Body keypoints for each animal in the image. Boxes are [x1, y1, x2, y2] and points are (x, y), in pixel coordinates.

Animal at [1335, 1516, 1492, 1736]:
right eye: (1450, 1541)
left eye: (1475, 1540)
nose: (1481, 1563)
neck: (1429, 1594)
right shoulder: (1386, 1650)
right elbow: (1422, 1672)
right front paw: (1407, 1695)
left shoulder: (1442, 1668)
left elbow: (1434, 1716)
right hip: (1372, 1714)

· · · ·

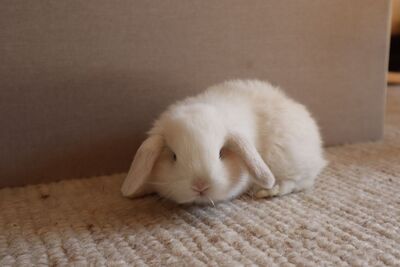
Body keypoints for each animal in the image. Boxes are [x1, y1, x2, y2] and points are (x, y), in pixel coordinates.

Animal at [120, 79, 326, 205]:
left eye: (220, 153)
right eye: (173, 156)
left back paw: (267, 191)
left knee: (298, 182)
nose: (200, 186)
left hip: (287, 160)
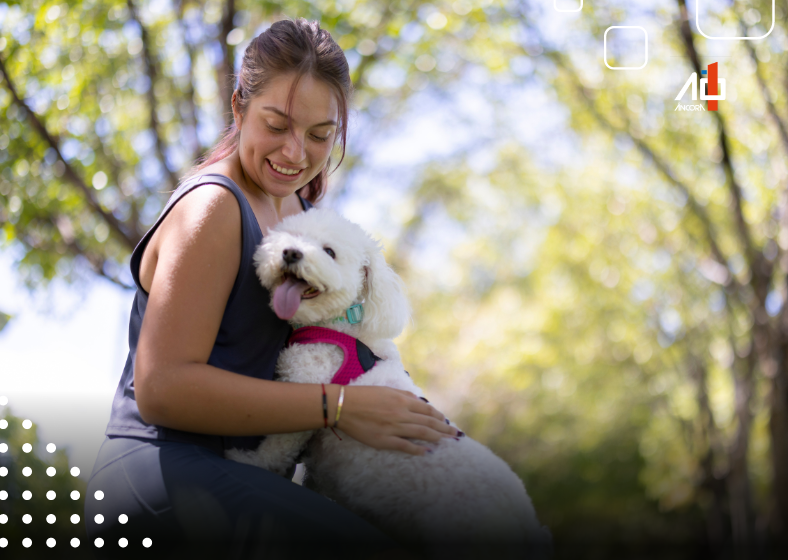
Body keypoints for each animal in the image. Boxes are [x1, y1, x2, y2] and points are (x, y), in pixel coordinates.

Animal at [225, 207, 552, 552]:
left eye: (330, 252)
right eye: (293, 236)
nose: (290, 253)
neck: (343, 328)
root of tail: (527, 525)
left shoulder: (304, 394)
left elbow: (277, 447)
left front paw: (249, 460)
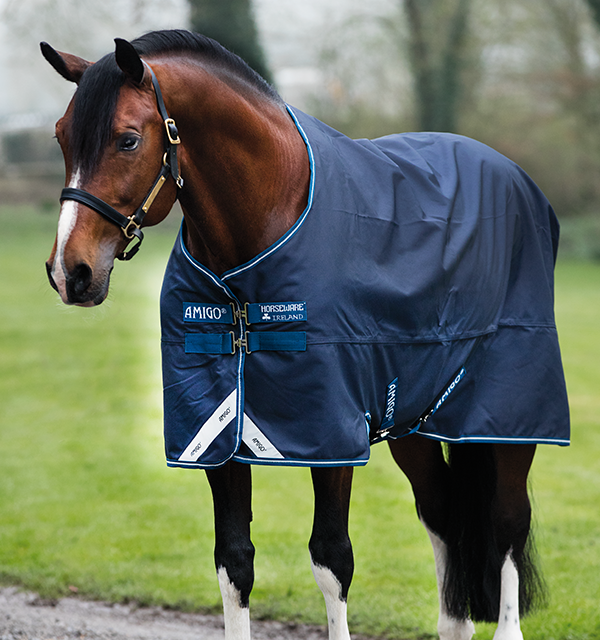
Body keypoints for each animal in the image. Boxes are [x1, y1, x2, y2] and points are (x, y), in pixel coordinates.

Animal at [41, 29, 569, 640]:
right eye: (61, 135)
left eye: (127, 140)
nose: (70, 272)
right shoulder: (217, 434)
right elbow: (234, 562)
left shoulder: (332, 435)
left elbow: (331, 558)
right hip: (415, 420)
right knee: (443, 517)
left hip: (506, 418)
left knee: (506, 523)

· · · ·

_To do:_
Starting at the line containing "left eye: (330, 252)" and finishing at the line containing "left knee: (506, 523)", return those lines exactly as they appear above, without the pictures.

_Task result:_
left eye: (330, 252)
right eye: (293, 236)
nose: (290, 253)
neck: (343, 328)
root of tail: (527, 525)
left shoulder: (304, 394)
left elbow: (277, 447)
left front paw: (249, 460)
Body keypoints for each animal in the image. Boxes are [x1, y1, x2, y2] and points are (x, y), in pixel coordinates.

Animal at [41, 29, 569, 640]:
right eye: (61, 135)
left eye: (127, 140)
nose: (70, 272)
right shoulder: (217, 434)
right elbow: (234, 562)
left shoulder: (332, 435)
left elbow: (331, 558)
right hip: (415, 420)
right knee: (443, 517)
left hip: (506, 418)
left knee: (506, 523)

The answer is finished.